A couple of years before I met Cassanda was the first time that I learned firsthand what depression really was. Before this time, I was unfortunately under the impression that depression was something that you could just snap out of if you were a good enough person. I quickly learned that I was quite wrong. For a couple of weeks at the end of my Sophomore year in college, I had a mild depressive episode. It was at the end of the semester and I began to feel like I was a burden on all who came in contact with me. Luckily for me, it went away after a few weeks and I had a depression free summer.
After returning back to school the next fall, I began to get depressed again, this time was much worse. I started taking online depression tests every night, and most of them said that I needed to get to the doctors immediately. I thought, I’m fine, I can handle it, until the suicidal thoughts began. I mainly felt that I needed to get away from everyone, so as not to be a burden on them, I thought that if I could go out into the wilderness somewhere, that everyone would be free from my presence and then they could all be happy. When not in a depressed state, that seems silly, but when you are depressed, it is very real. This time it lasted for 2 months. It finally let up when I started to get some better sleep, sometimes ear plugs can save the soul.
As the depression faded away, a constant anxiety stayed in its place, I’d like to say that the anxiety stayed around for a while and then left too, but alas, he has been my constant companion ever since.
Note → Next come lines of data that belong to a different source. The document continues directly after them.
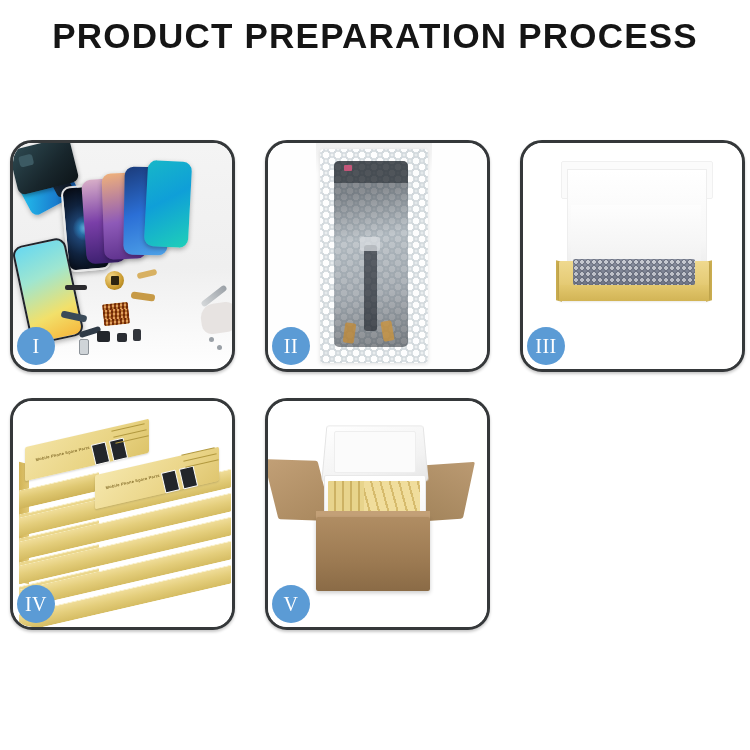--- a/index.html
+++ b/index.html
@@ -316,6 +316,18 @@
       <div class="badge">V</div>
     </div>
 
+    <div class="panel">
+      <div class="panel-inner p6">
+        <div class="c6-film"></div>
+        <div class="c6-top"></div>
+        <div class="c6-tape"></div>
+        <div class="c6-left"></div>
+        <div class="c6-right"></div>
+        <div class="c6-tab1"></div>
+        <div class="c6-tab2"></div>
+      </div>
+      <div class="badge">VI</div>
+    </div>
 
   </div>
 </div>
Sometimes I wonder what it would be like to live anxiety free, even for just a minute.
Ok, so fast forward another year and I meet this wonderful friend, Cassanda. We get married, graduate, have a baby and then I start back to Graduate School. Steven, our first, was a pretty good baby, but got into the habit at about 9 months of the bored screech. I don’t know if you know what that is, hopefully not, but it is basically a loud screeching scream out of nowhere at random intervals throughout the day. This for me was horrible. I went from being an anxious young man that was able to cope to a very anxious old man that had frequent panic attacks when the screeching would explode out of Steven. I’ve often wondered if the panic attacks that I have are really panic attacks as I’ve heard others describe panic attacks as a slowly building panic that stays for a half an hour or more. These were more of a very fast building explosion which usually culminated in me breaking whatever I had on hand, hitting myself in the head, or both, not fun. Over the years I have destroyed several cell phones, put holes in multiple doors and walls and given myself a load of headaches. I wanted to note that these panic attacks have never been aimed at anyone but myself.
So we somehow make it through graduate school and I’m on my second post graduate school job when we find out that we are having a set of twins. The only problem is that I don’t have the mental ability to care for the 2 we have, by myself. For example, every Wednesday before the twins came, Cassanda had a 6:00pm meeting. The boys had an 8:00 bedtime. Each Wednesday went something like this, Cassanda leaves at 6:00 and Jacob immediately goes and hides from the boys. At 6:30, a full hour and a half before bedtime, Jacob puts Steven and Christopher to bed. This goes on every week.
So we are expecting twins now and Cassanda, being the smart woman that she is, insists that I go to the doctor to get onto medication, so I go. After a couple of weeks the anxiety drops down to a bare minimum. I wondered how in the world I had dealt with this for so many years. Unfortunately, after about 6 months, the anxiety came back. Fortunately, the panic attacks only happen 1 or 2 times a year, instead of multiple times a week, and now the father that couldn’t even watch 2 kids at home can take 10 kids to the grocery stores and live to tell the tale.
For those of you out there suffering, I understand, it is hard. I have setbacks too, like the time our family was at the store and I was so depressed that I handed Cassanda my wallet, keys and cell phone and headed off walking down the street with the plan to keep walking until I died. But overall, I have learned to cope with the constant anxiety, maybe not cope well, but cope. Fortunately my anxiety is not linked directly to the kids, having more kids has not increased the anxiety, it has increased the tiredness though. I know it may be little comfort now, but things can and do get better. Keep your head up, if you can, and know that there are others out there dealing with the same things. You are not alone.